I had "run flats" on a Honda minivan years ago. When it came time to replace them, I was presented with the option of new run flats for $800+, or traditional tires for less than half that. If the replacement cost of these tires is exorbitant, they will fail in the marketplace.


That’s hardly the only factor, though. How long do they last? Is getting a flat something that happens to you on a regular basis? What about savings from canceling your AAA membership and the loss of work time waiting on them? Are they as uncomfortable as they used to be?

In 20 years of driving I can count on one hand how many times I’ve gotten a flat of any kind and none of them were bad enough that I had to immediately pull over. It’s also not like I only drive 5 miles a day, I easily beat the national average in regular usage and have taken multiple 2+ month long road trips covering 10k miles at a time.

For me the value just isn’t there, but I suppose there are people who have had dozens of flats? I mean they have to exist for a reason, right?


Something like that already exists for bikes (English link in the comment below):

https://www.schwalbe.com/de/pressereader/weltneuheit-schwalb...

However, if I recall some reviews correctly, it is quite complicated to install.


I had foam-based bike tires 20 years ago, and they were quite awful. They cushion by flattening out on the bottom, creating an enormous rolling resistance. It was like pushing uphill everywhere.

This isn't quite the same, but in calling it the "first airless system" it sounds like they had done zero research on previous systems and have no idea what the potential problems are.

The new Michelin system is a rather different concept. I dunno if it will adapt to bike tires or not, but it would be great if it can.



How would these be serviced? I would be surprised if conventional tire machines could mount/unmount these from wheels.


It's both parts, there's no separate wheel.


Why would it take 5 years before they are production ready? It would seem if you are showing a product ready to test on real roads, you'd have to be much closer to shipping than that would indicate.


Having a working prototype is not the same as having the infrastructure and supply chain in place to mass produce.


And there are probably (hopefully) a lot of safety certifications to go through after you start testing.


The main structure of the tire looks almost like voronoi 3d mesh. Do you think it's voronoi, or just looks similar?

I'm kinda surprised they didn't go for something like a gyroid mesh.


If you want to see something similar in action:

https://www.youtube.com/watch?v=2wAvxQfusWU


The French card game Mille Bornes used the name "Puncture-Proof" (English version) for its safety card to make one invulnerable to flat tires.


Wow. That's probably millions more jobs gone then for tyre shops, though obviously there will be a slow switchover.

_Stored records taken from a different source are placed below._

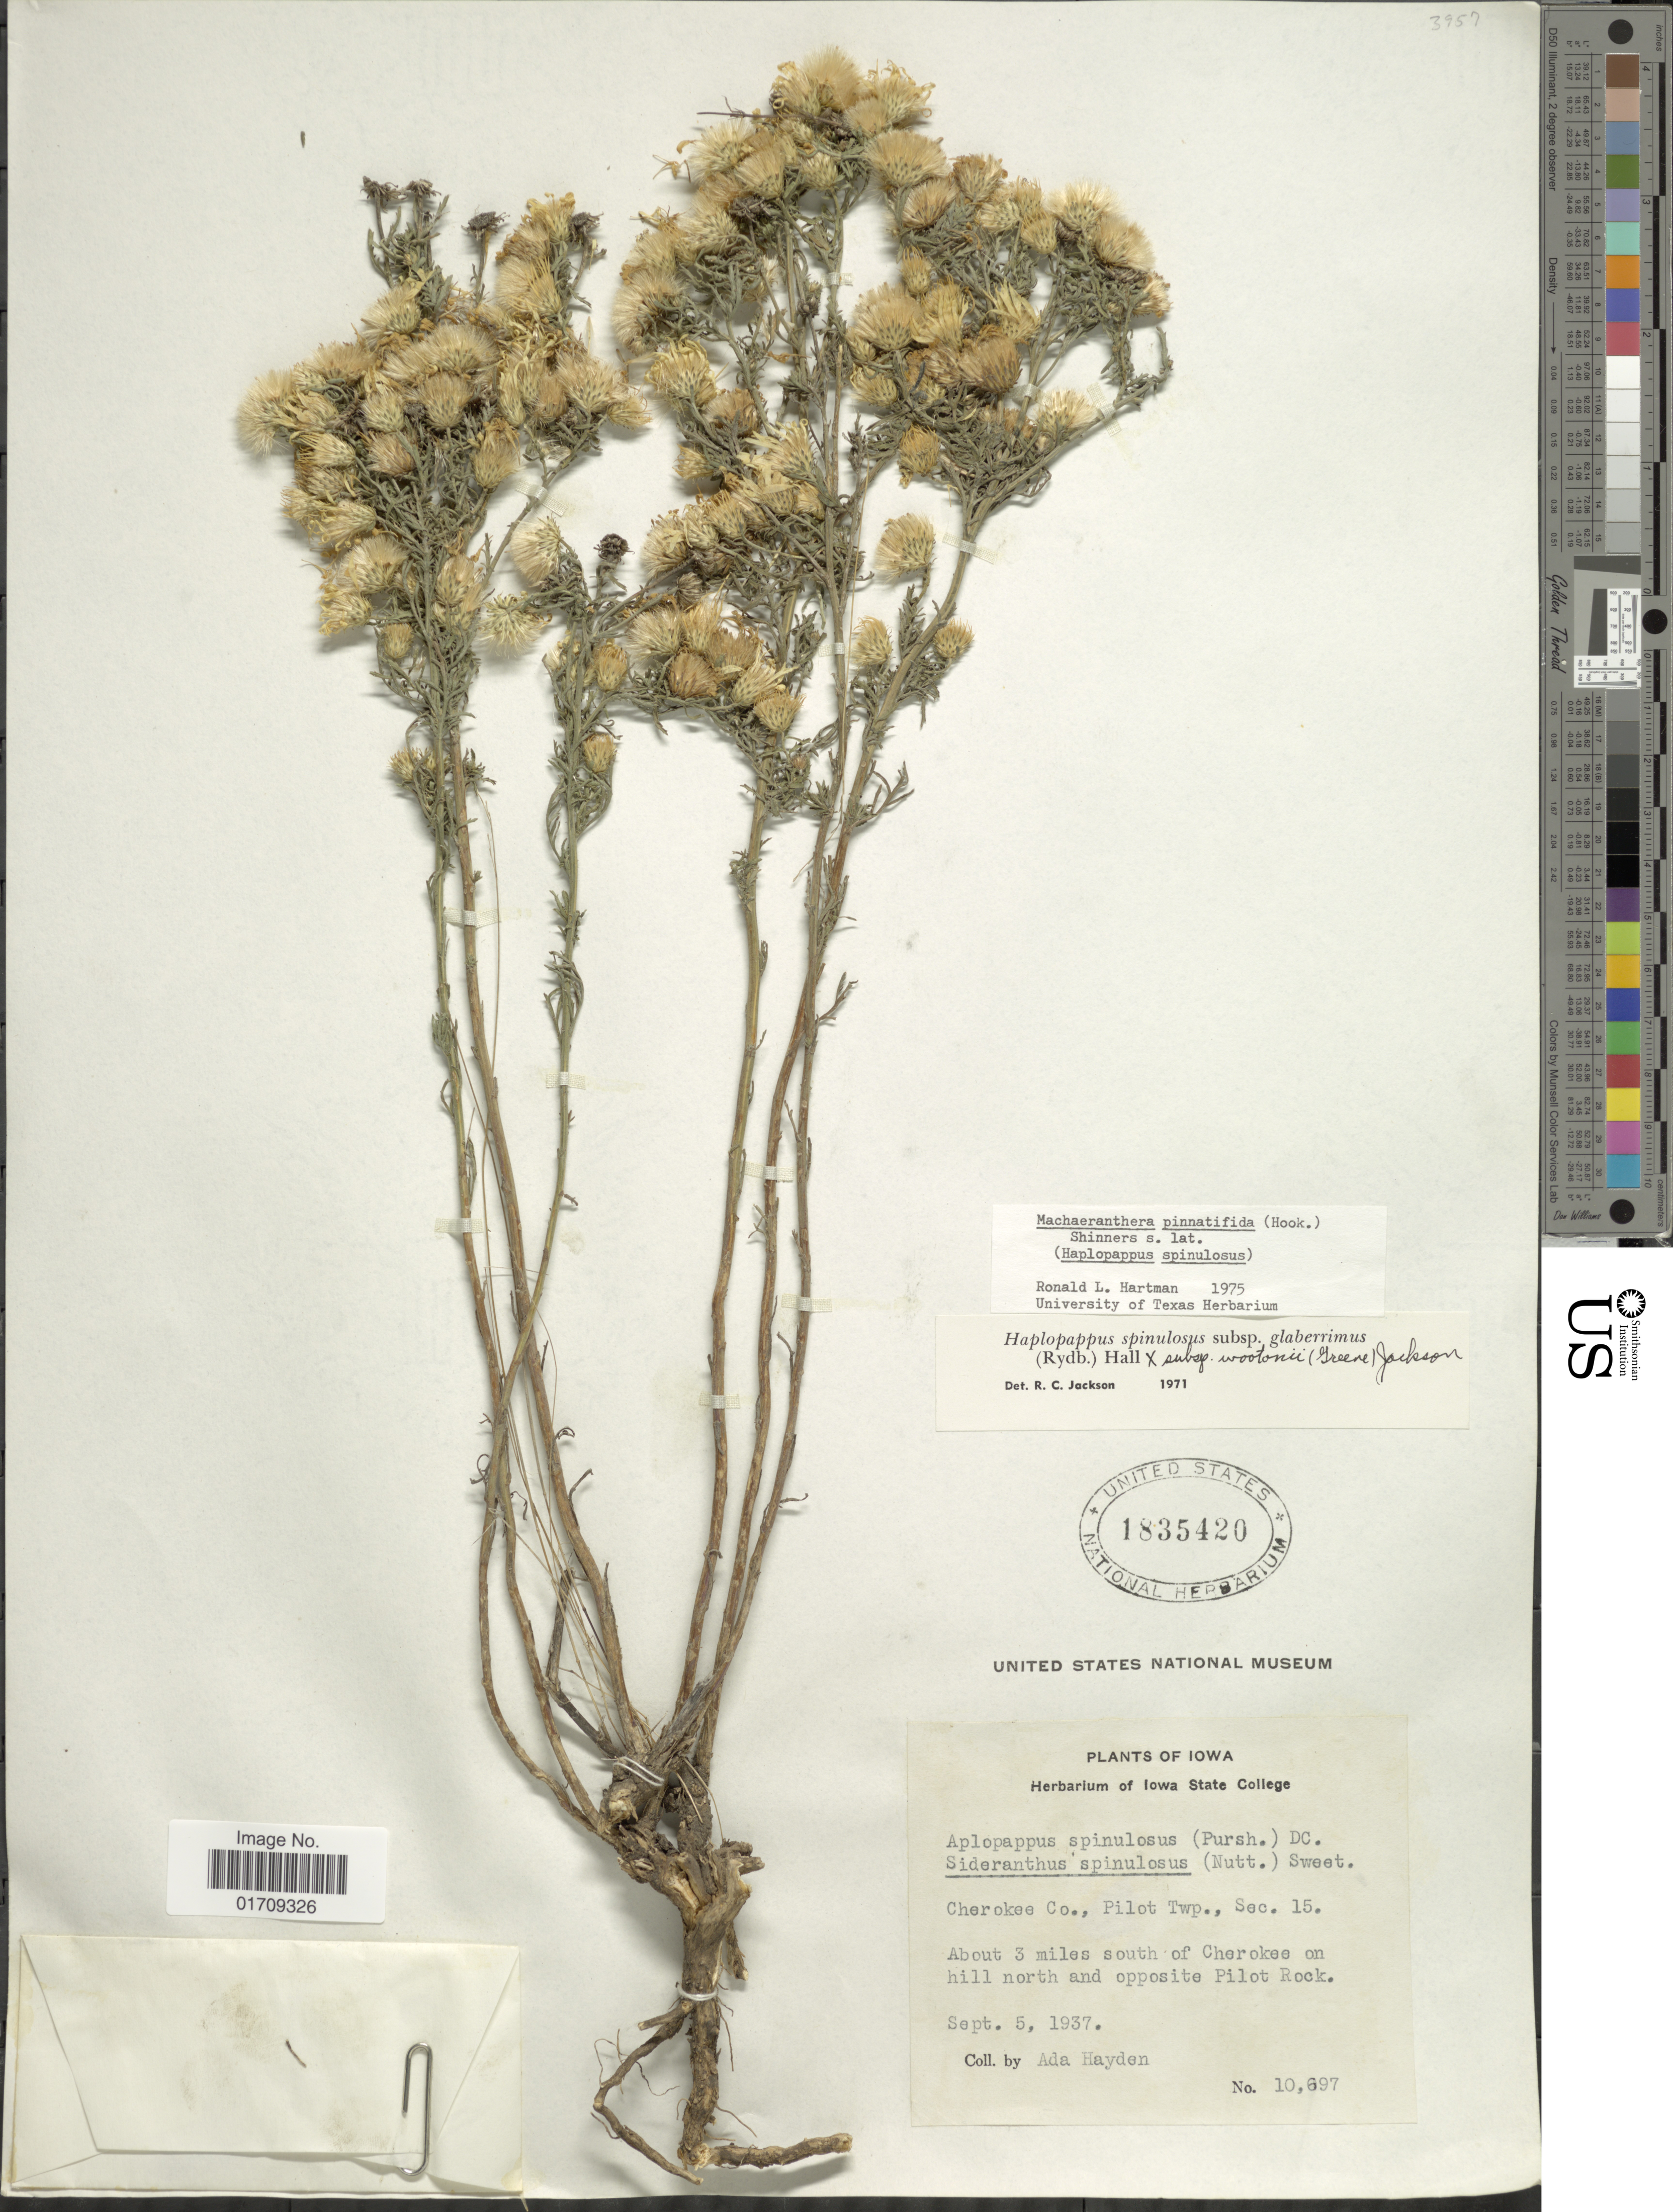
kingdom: Plantae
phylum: Tracheophyta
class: Magnoliopsida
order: Asterales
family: Asteraceae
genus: Machaeranthera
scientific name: Machaeranthera pinnatifida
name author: (Hook.) Shinners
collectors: Ada Hayden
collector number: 10697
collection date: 1937-09-05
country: United States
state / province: Iowa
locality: Cherokee Co., Pilot Twp., Sec. 15, about 3 miles south of Cherokee on hill north and opposite Pilot Rock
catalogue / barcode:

Curious if this adds to the unsprung weight of the suspension component or not


Drive with a screwdriver and pliers so you can pluck out all the rocks you pick up.


Should such tires be available to the general public? Many locations rely on tire shredders for perimeter security. These measure will become useless. As will spike strips used by law enforcement. How will police be able to stop fugitive vehicles equipped with puncture-proof tires? Some sort of remotely activated kill-switch will have to be mandated.


Neither consumers nor Consumer products should be primarily concerned with law enforcement convenience.

Car makers expertise at making cars is often pretty bad their expertise with electronics and software security is hilariously bad.

A universal remote kill switch is a very bad idea especially in response to a tire that might be in production for a tiny fraction of cars 5 years from now and with a wildly successful and unlikely uptake could be pervasive in merely decades.

Given motivation I'm sure people can probably figure out a low tech solution that does not involve figuring out how to fit all cars going forward with a backdoor that will almost certainly be exploited.

For example perhaps something could damage or foul the wheel or clamp onto it.